Data extract Start Marker

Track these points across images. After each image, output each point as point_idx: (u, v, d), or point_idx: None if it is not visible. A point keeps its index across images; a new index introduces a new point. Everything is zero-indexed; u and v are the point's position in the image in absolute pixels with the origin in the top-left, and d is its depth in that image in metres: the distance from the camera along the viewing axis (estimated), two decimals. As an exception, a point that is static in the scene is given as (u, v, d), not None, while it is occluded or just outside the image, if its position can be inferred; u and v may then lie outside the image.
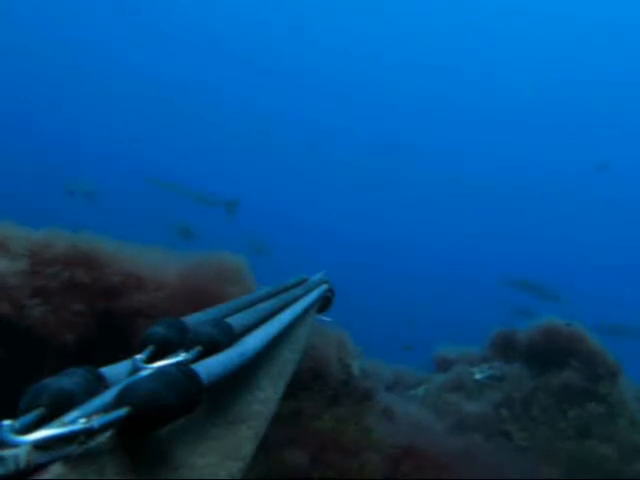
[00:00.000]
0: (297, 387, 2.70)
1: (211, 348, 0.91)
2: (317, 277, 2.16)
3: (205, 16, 29.59)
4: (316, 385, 2.83)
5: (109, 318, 2.33)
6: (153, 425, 0.68)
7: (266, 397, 1.06)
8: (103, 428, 0.62)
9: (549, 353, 4.58)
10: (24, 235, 2.36)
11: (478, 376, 4.78)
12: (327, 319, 2.16)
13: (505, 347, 4.93)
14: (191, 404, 0.73)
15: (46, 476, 0.56)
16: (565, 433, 4.12)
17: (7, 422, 0.58)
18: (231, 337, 0.99)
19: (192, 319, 1.06)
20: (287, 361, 1.30)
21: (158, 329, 0.93)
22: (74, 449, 0.60)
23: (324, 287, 2.12)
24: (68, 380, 0.69)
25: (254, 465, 2.25)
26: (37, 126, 23.93)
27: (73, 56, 25.90)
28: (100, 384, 0.74)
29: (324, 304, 2.16)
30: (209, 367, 0.82)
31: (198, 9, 29.52)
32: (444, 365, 5.13)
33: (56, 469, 0.57)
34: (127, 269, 2.45)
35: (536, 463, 3.50)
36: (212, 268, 2.63)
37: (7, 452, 0.54)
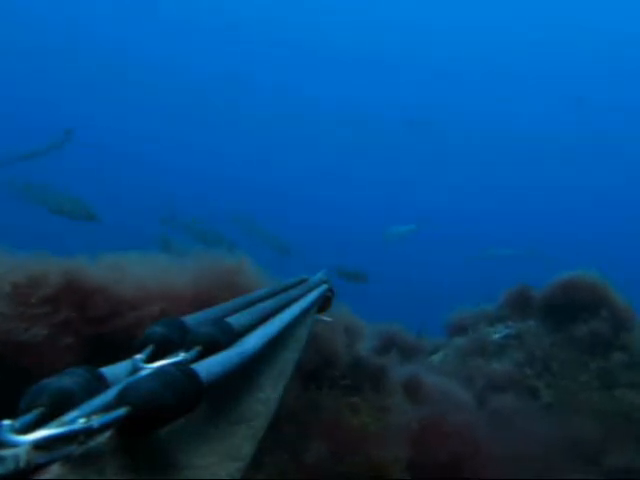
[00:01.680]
0: (306, 378, 2.67)
1: (211, 348, 0.91)
2: (317, 277, 2.17)
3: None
4: (325, 374, 2.79)
5: (106, 339, 2.21)
6: (153, 425, 0.68)
7: (266, 397, 1.06)
8: (103, 428, 0.62)
9: (569, 307, 4.57)
10: (8, 266, 2.14)
11: (495, 336, 4.79)
12: (327, 319, 2.16)
13: (520, 304, 4.93)
14: (191, 404, 0.73)
15: (46, 476, 0.56)
16: (590, 385, 4.12)
17: (7, 422, 0.58)
18: (231, 337, 0.99)
19: (192, 319, 1.06)
20: (287, 361, 1.30)
21: (158, 329, 0.93)
22: (74, 449, 0.60)
23: (324, 287, 2.12)
24: (68, 380, 0.69)
25: (272, 466, 2.22)
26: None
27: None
28: (100, 384, 0.74)
29: (324, 304, 2.16)
30: (209, 367, 0.82)
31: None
32: (459, 328, 5.11)
33: (56, 469, 0.57)
34: (126, 290, 2.28)
35: (566, 419, 3.48)
36: (210, 273, 2.54)
37: (7, 452, 0.54)
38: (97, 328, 2.18)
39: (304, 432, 2.45)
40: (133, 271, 2.39)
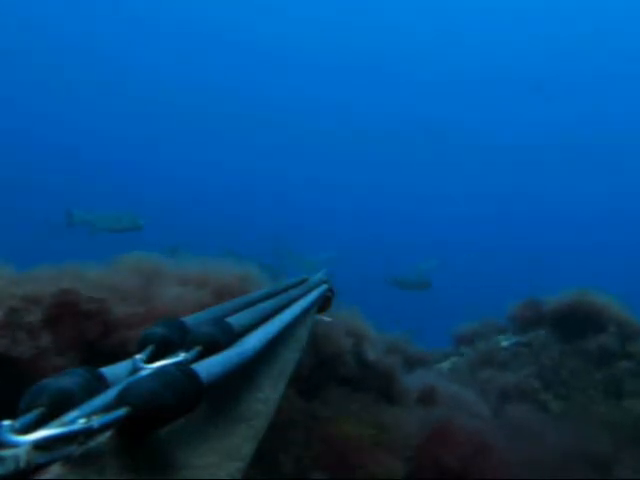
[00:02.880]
0: (310, 384, 2.63)
1: (211, 348, 0.91)
2: (317, 277, 2.17)
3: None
4: (328, 379, 2.75)
5: (99, 354, 2.16)
6: (153, 425, 0.68)
7: (266, 397, 1.06)
8: (103, 428, 0.62)
9: (576, 322, 4.70)
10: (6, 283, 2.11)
11: (504, 343, 4.86)
12: (327, 319, 2.16)
13: (529, 317, 5.05)
14: (191, 404, 0.73)
15: (46, 476, 0.56)
16: (598, 395, 4.19)
17: (7, 422, 0.57)
18: (231, 337, 0.99)
19: (192, 319, 1.06)
20: (287, 361, 1.30)
21: (157, 329, 0.93)
22: (74, 449, 0.60)
23: (324, 287, 2.12)
24: (68, 380, 0.69)
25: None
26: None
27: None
28: (100, 384, 0.74)
29: (324, 304, 2.16)
30: (209, 367, 0.82)
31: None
32: (467, 338, 5.18)
33: (56, 469, 0.57)
34: (121, 310, 2.23)
35: (576, 428, 3.49)
36: (212, 286, 2.48)
37: (7, 452, 0.54)
38: (90, 347, 2.13)
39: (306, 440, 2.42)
40: (127, 284, 2.34)
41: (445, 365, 4.98)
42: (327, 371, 2.79)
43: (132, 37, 29.87)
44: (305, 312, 1.64)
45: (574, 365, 4.44)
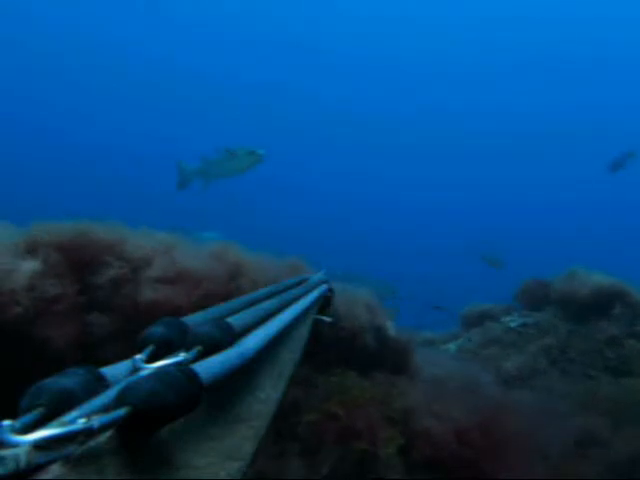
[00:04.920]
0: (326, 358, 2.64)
1: (211, 348, 0.91)
2: (317, 277, 2.17)
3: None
4: (346, 353, 2.75)
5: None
6: (153, 425, 0.68)
7: (266, 397, 1.06)
8: (103, 428, 0.62)
9: (583, 301, 4.77)
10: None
11: (512, 324, 4.91)
12: (327, 319, 2.16)
13: (536, 296, 5.13)
14: (191, 404, 0.73)
15: (46, 476, 0.56)
16: (605, 375, 4.21)
17: (7, 422, 0.58)
18: (231, 337, 0.99)
19: (192, 319, 1.06)
20: (287, 361, 1.30)
21: (158, 329, 0.93)
22: (74, 449, 0.60)
23: (324, 287, 2.12)
24: (68, 380, 0.69)
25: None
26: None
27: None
28: (100, 384, 0.74)
29: (324, 304, 2.16)
30: (209, 367, 0.82)
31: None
32: (474, 320, 5.25)
33: (56, 469, 0.57)
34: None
35: (579, 413, 3.47)
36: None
37: (7, 452, 0.54)
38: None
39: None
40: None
41: (452, 346, 5.02)
42: (345, 345, 2.79)
43: (135, 28, 30.14)
44: (305, 312, 1.64)
45: (582, 345, 4.47)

Data extract End Marker

To do:
Transcribe every entry above exactly as it stands, but skip the images.

Answer section:
Track these points across images. After each image, output each point as point_idx: (u, v, d), or point_idx: None if it is not visible. A point keeps its index across images; a new index introduces a new point. Everything is zero-indexed; u and v are the point's position in the image in absolute pixels with the origin in the top-left, and d is its depth in that image in metres: the distance from the camera along the viewing axis (estimated), two decimals. As an exception, a point that is static in the scene is given as (u, v, d), not None, while it is occluded or just outside the image, if its position can be inferred; u and v may then lie outside the image.
[00:00.000]
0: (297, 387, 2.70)
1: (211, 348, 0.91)
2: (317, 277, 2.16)
3: (205, 16, 29.59)
4: (316, 385, 2.83)
5: (109, 318, 2.33)
6: (153, 425, 0.68)
7: (266, 397, 1.06)
8: (103, 428, 0.62)
9: (549, 353, 4.58)
10: (24, 235, 2.36)
11: (478, 376, 4.78)
12: (327, 319, 2.16)
13: (505, 347, 4.93)
14: (191, 404, 0.73)
15: (46, 476, 0.56)
16: (565, 433, 4.12)
17: (7, 422, 0.58)
18: (231, 337, 0.99)
19: (192, 319, 1.06)
20: (287, 361, 1.30)
21: (158, 329, 0.93)
22: (74, 449, 0.60)
23: (324, 287, 2.12)
24: (68, 380, 0.69)
25: (254, 465, 2.25)
26: (37, 126, 23.93)
27: (73, 56, 25.90)
28: (100, 384, 0.74)
29: (324, 304, 2.16)
30: (209, 367, 0.82)
31: (198, 9, 29.52)
32: (444, 365, 5.13)
33: (56, 469, 0.57)
34: (127, 269, 2.45)
35: (536, 463, 3.50)
36: (212, 268, 2.63)
37: (7, 452, 0.54)
[00:01.680]
0: (306, 378, 2.67)
1: (211, 348, 0.91)
2: (317, 277, 2.17)
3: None
4: (325, 374, 2.79)
5: (106, 339, 2.21)
6: (153, 425, 0.68)
7: (266, 397, 1.06)
8: (103, 428, 0.62)
9: (569, 307, 4.57)
10: (8, 266, 2.14)
11: (495, 336, 4.79)
12: (327, 319, 2.16)
13: (520, 304, 4.93)
14: (191, 404, 0.73)
15: (46, 476, 0.56)
16: (590, 385, 4.12)
17: (7, 422, 0.58)
18: (231, 337, 0.99)
19: (192, 319, 1.06)
20: (287, 361, 1.30)
21: (158, 329, 0.93)
22: (74, 449, 0.60)
23: (324, 287, 2.12)
24: (68, 380, 0.69)
25: (272, 466, 2.22)
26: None
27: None
28: (100, 384, 0.74)
29: (324, 304, 2.16)
30: (209, 367, 0.82)
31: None
32: (459, 328, 5.11)
33: (56, 469, 0.57)
34: (126, 290, 2.28)
35: (566, 419, 3.48)
36: (210, 273, 2.54)
37: (7, 452, 0.54)
38: (97, 328, 2.18)
39: (304, 432, 2.45)
40: (133, 271, 2.39)
[00:02.880]
0: (310, 384, 2.63)
1: (211, 348, 0.91)
2: (317, 277, 2.17)
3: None
4: (328, 379, 2.75)
5: (99, 354, 2.16)
6: (153, 425, 0.68)
7: (266, 397, 1.06)
8: (103, 428, 0.62)
9: (576, 322, 4.70)
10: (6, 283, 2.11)
11: (504, 343, 4.86)
12: (327, 319, 2.16)
13: (529, 317, 5.05)
14: (191, 404, 0.73)
15: (46, 476, 0.56)
16: (598, 395, 4.19)
17: (7, 422, 0.57)
18: (231, 337, 0.99)
19: (192, 319, 1.06)
20: (287, 361, 1.30)
21: (157, 329, 0.93)
22: (74, 449, 0.60)
23: (324, 287, 2.12)
24: (68, 380, 0.69)
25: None
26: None
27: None
28: (100, 384, 0.74)
29: (324, 304, 2.16)
30: (209, 367, 0.82)
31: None
32: (467, 338, 5.18)
33: (56, 469, 0.57)
34: (121, 310, 2.23)
35: (576, 428, 3.49)
36: (212, 286, 2.48)
37: (7, 452, 0.54)
38: (90, 347, 2.13)
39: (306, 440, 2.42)
40: (127, 284, 2.34)
41: (445, 365, 4.98)
42: (327, 371, 2.79)
43: (132, 37, 29.87)
44: (305, 312, 1.64)
45: (574, 365, 4.44)
[00:04.920]
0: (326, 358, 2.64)
1: (211, 348, 0.91)
2: (317, 277, 2.17)
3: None
4: (346, 353, 2.75)
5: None
6: (153, 425, 0.68)
7: (266, 397, 1.06)
8: (103, 428, 0.62)
9: (583, 301, 4.77)
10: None
11: (512, 324, 4.91)
12: (327, 319, 2.16)
13: (536, 296, 5.13)
14: (191, 404, 0.73)
15: (46, 476, 0.56)
16: (605, 375, 4.21)
17: (7, 422, 0.58)
18: (231, 337, 0.99)
19: (192, 319, 1.06)
20: (287, 361, 1.30)
21: (158, 329, 0.93)
22: (74, 449, 0.60)
23: (324, 287, 2.12)
24: (68, 380, 0.69)
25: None
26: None
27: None
28: (100, 384, 0.74)
29: (324, 304, 2.16)
30: (209, 367, 0.82)
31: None
32: (474, 320, 5.25)
33: (56, 469, 0.57)
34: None
35: (579, 413, 3.47)
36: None
37: (7, 452, 0.54)
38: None
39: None
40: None
41: (452, 346, 5.02)
42: (345, 345, 2.79)
43: (135, 28, 30.14)
44: (305, 312, 1.64)
45: (582, 345, 4.47)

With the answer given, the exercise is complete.